Finding My Sleep Pattern and Experiencing a Restorative Sleep
Last updated: April 2022
When I was combatting pain with prescription pain pills, I either slept all the time or not at all. There was no in-between. There were times when I would only sleep for 20-minute intervals for days at a time.
No matter what I did or how many prescription sleep aids I tried, I never experienced a deep restorative sleep.
What does my sleep pattern even look like?
Soon after detoxing from all of my prescriptions, I discovered my body's sleep pattern. Without taking any medication or over-the-counter meds, I began sleeping 6-8 hours at a time. This was an improvement considering I used to be lucky to get 4-6 hours on a good night.
However, the hours that my body chose to sleep were anything but ideal.
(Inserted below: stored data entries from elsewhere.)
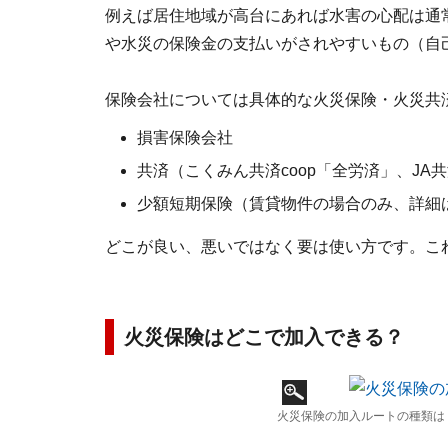
例えば居住地域が高台にあれば水害の心配は通
や水災の保険金の支払いがされやすいもの（自
保険会社については具体的な火災保険・火災共
損害保険会社
共済（こくみん共済coop「全労済」、JA
少額短期保険（賃貸物件の場合のみ、詳細
どこが良い、悪いではなく要は使い方です。こ
火災保険はどこで加入できる？
火災保険の加入ルートの種類は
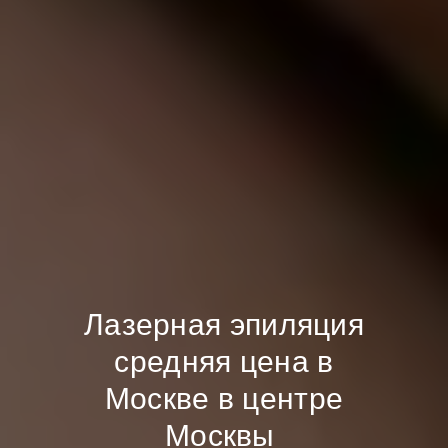
Лазерная эпиляция
средняя цена в
Москве в центре
Москвы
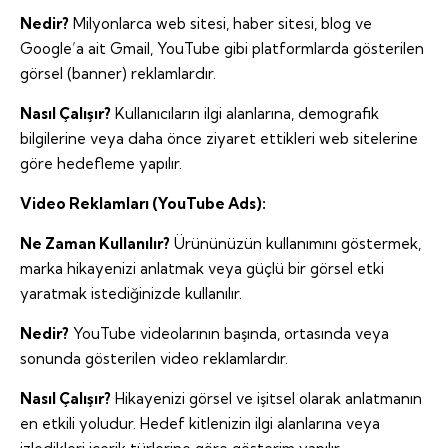
Nedir?
Milyonlarca web sitesi, haber sitesi, blog ve
Google’a ait Gmail, YouTube gibi platformlarda gösterilen
görsel (banner) reklamlardır.
Nasıl Çalışır?
Kullanıcıların ilgi alanlarına, demografik
bilgilerine veya daha önce ziyaret ettikleri web sitelerine
göre hedefleme yapılır.
Video Reklamları (YouTube Ads):
Ne Zaman Kullanılır?
Ürününüzün kullanımını göstermek,
marka hikayenizi anlatmak veya güçlü bir görsel etki
yaratmak istediğinizde kullanılır.
Nedir?
YouTube videolarının başında, ortasında veya
sonunda gösterilen video reklamlardır.
Nasıl Çalışır?
Hikayenizi görsel ve işitsel olarak anlatmanın
en etkili yoludur. Hedef kitlenizin ilgi alanlarına veya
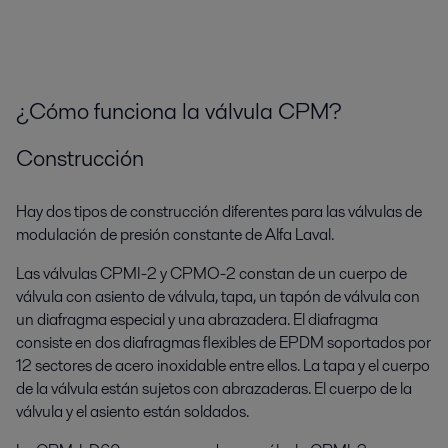
¿Cómo funciona la válvula CPM?
Construcción
Hay dos tipos de construcción diferentes para las válvulas de
modulación de presión constante de Alfa Laval.
Las válvulas CPMI-2 y CPMO-2 constan de un cuerpo de
válvula con asiento de válvula, tapa, un tapón de válvula con
un diafragma especial y una abrazadera. El diafragma
consiste en dos diafragmas flexibles de EPDM soportados por
12 sectores de acero inoxidable entre ellos. La tapa y el cuerpo
de la válvula están sujetos con abrazaderas. El cuerpo de la
válvula y el asiento están soldados.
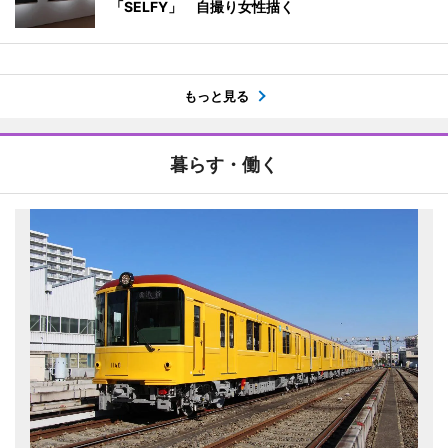
「SELFY」 自撮り女性描く
もっと見る
暮らす・働く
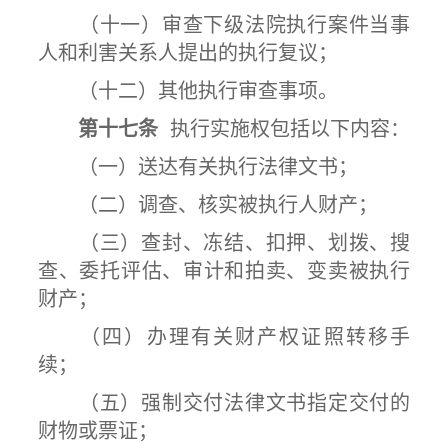
（十一）审查下级法院执行案件当事
人和利害关系人提出的执行复议；
（十二）其他执行审查事项。
第十七条
执行实施权包括以下内容：
（一）送达有关执行法律文书；
（二）调查、核实被执行人财产；
（三）查封、冻结、扣押、划拨、搜
查、委托评估、审计和拍卖、变卖被执行
财产；
（四）办理有关财产权证照转移手
续；
（五）强制交付法律文书指定交付的
财物或票证；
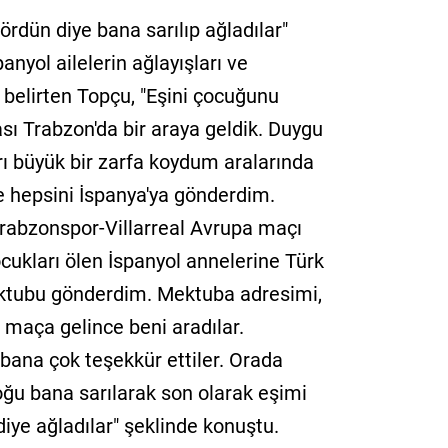
rdün diye bana sarılıp ağladılar"
nyol ailelerin ağlayışları ve
 belirten Topçu, "Eşini çocuğunu
ası Trabzon'da bir araya geldik. Duygu
ı büyük bir zarfa koydum aralarında
e hepsini İspanya'ya gönderdim.
Trabzonspor-Villarreal Avrupa maçı
ocukları ölen İspanyol annelerine Türk
mektubu gönderdim. Mektuba adresimi,
 maça gelince beni aradılar.
 bana çok teşekkür ettiler. Orada
oğu bana sarılarak son olarak eşimi
iye ağladılar" şeklinde konuştu.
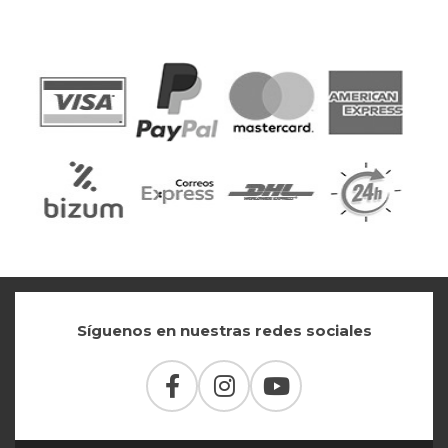
Síguenos en nuestras redes sociales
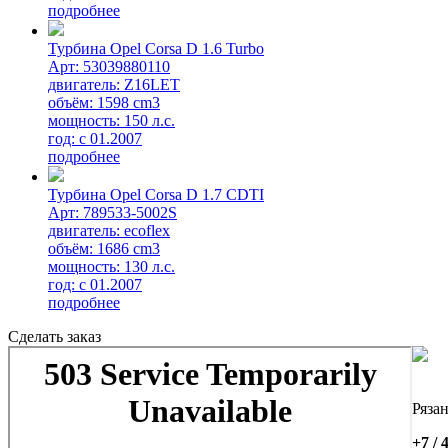
подробнее
Турбина Opel Corsa D 1.6 Turbo
Арт: 53039880110
двигатель: Z16LET
объём: 1598 cm3
мощность: 150 л.с.
год: с 01.2007
подробнее
Турбина Opel Corsa D 1.7 CDTI
Арт: 789533-5002S
двигатель: ecoflex
объём: 1686 cm3
мощность: 130 л.с.
год: с 01.2007
подробнее
Сделать заказ
Ряза
+7 / 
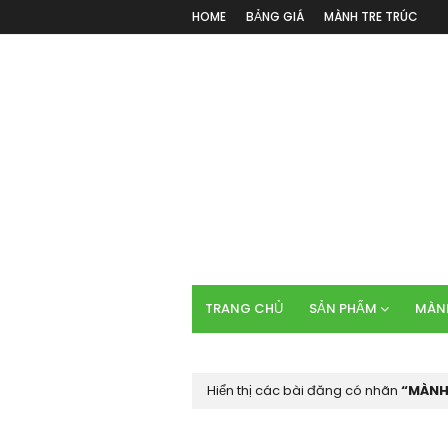
HOME
BẢNG GIÁ
MÀNH TRE TRÚC
TRANG CHỦ
SẢN PHẨM
MÀNH
Hiển thị các bài đăng có nhãn
MÀNH 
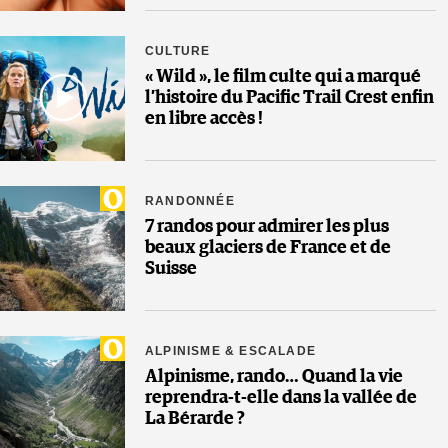
CULTURE
« Wild », le film culte qui a marqué
l’histoire du Pacific Trail Crest enfin
en libre accès !
RANDONNÉE
7 randos pour admirer les plus
beaux glaciers de France et de
Suisse
ALPINISME & ESCALADE
Alpinisme, rando… Quand la vie
reprendra-t-elle dans la vallée de
La Bérarde ?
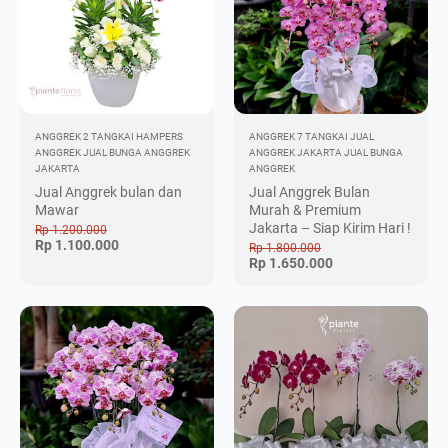
ANGGREK 2 TANGKAI
HAMPERS
ANGGREK 7 TANGKAI
JUAL
ANGGREK
JUAL BUNGA ANGGREK
ANGGREK JAKARTA
JUAL BUNGA
JAKARTA
ANGGREK
Jual Anggrek bulan dan
Jual Anggrek Bulan
Mawar
Murah & Premium
Jakarta – Siap Kirim Hari !
Rp 1.200.000
Rp 1.100.000
Rp 1.800.000
Rp 1.650.000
My body's sleep pattern dictated that I went to bed between 2 AM and 6 AM and often slept past noon. With this approach, I wasn't achieving a restorative sleep either.
So even though I was following my sleep pattern, I still felt groggy and experienced a higher pain level throughout my "day."
A welcomed relief
It wasn't until I began medicating with medical marijuana (MMJ) that I first experienced a deep restorative sleep. With MMJ, I not only fell into a deep sleep, but all of my muscles relaxed.
I would wake up feeling like my body was rusted in the past. I felt like the Tin Man in The Wizard of Oz, begging for oil. With MMJ, I rarely wake up feeling stiffer than before falling asleep. I usually feel better.
In the past, I awoke with more pain because the rest of my body was reacting to the pain I was in. For example, if my spine and feet were hurting when I went to sleep, the muscles surrounding them would harden or spasm throughout the night. With MMJ, I rarely experience reactionary pain.
Incorporating MMJ into my lifestyle
The best part of utilizing MMJ for sleep is that I can count the amount of groggy days I experience in a month on one hand. The only reasons I experience them is when I have pushed my body too far, fail to medicate heavy enough, or am experiencing a flare.
For the most part, MMJ has made it possible to sleep during hours that are considered normal sleeping hours. I still experience a few sleepless nights each month; however, I never go without sleep. Even if I am unable to sleep during the night, I will eventually fall asleep and experience the same level of sleep that I do the rest of the month.
This used to drive me crazy, but I have learned to accept my body's sleep pattern over time. Finding a medication that grants me a deep restorative sleep and accepting the hours that my body wants that sleep has improved the quality of my chronic life.